LA SPLENDEUR
DU DOS D'ALBRECHT

Le crétin des Alpes


Auguste l’a encore grondé. Il lui a fait un numéro de mafieux à la colère rentrée. Ainsi, Florent n’a pas appelé Sophie, la marchande de tableaux. Crétin des Alpes. Les jours de gloire, c’est ainsi qu’il le nomme, lointain souvenir d’une chute sur une piste de ski où Florent avait enfin daigné s’aventurer pour faire plaisir à son ami. Plus précisément, Florent avait perdu un pari et il devait descendre une piste noire, lui, l’anti-sportif pour lequel une bleue suffisait à l’amener à la folie frénétique d’un conquérant des pôles ou à l’extase suicidaire d’un base-jumper. Là, après diverses implorations et prières que n’aurait pas reniées un chrétien devant un lion, il s’était lancé dans ce qui lui paraissait être une pure verticalité. Le drame eu lieu au milieu de la piste. Le héros se reposait de son exploit. Conseillé par son bourreau, il avait effectué quelques courageux virages, avait frotté ses fesses sur les bosses, avait juré haut et fort, mais n’avait pas mangé de neige ni déchaussé dans la pente. Debout et enfin stable, il haletait, appuyé sur ses bâtons, lorsqu’un individu, surmonté d’un énorme bonnet rouge, l’avait percuté violemment. La suite de la piste, un grand mur tombant d’un jet au pied de la montagne, fut dévalée par les deux lascars serrés inextricablement, roulant et criant, sautant et fusant, comprimés dans ce qui fut vite une boule que les autres skieurs esquivèrent tant bien que mal, comme des quilles prenant la fuite. Le paquet arriva sur le plat final, chacun compta ses membres, tâta ses contusions, mais il n’y avait pas de casse. L’agresseur s’excusa, tenta de se justifier, avec conviction et talent. Evidemment, il était désolé, évidemment, il regrettait, évidemment, c’était la première et la dernière fois.

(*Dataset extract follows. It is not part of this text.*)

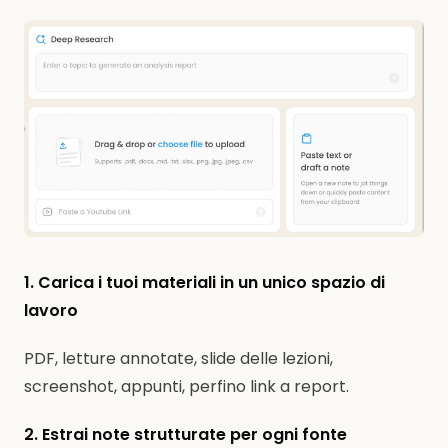
1. Carica i tuoi materiali in un unico spazio di
lavoro
PDF, letture annotate, slide delle lezioni,
screenshot, appunti, perfino link a report.
2. Estrai note strutturate per ogni fonte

En réponse, Florent et Auguste le mirent plus bas que terre. Sans se concerter, ils lui administrèrent la suprême morale, celle qui stipulait que des excuses venaient toujours trop tard. “ Crétin des Alpes ”, lui jetèrent-ils à la figure en guise d’épitaphe. Les gens courtois avaient le défaut d’être désarmés quand on ne jouait pas le jeu. Un gros mot, une attitude grossière, et leur regard plongeait vers le sol pour accepter la sentence. Fais-moi mal Johnny.
Les personnes de cet acabit se faisaient de plus en plus rares. Un ton direct et une familiarité dépoitraillée étaient davantage en cour. Ils avaient savouré le spécimen en bonnet rouge, ce modèle de bonté conforme. Sans faiblesse, ils avaient taillé dans sa chair fraîche.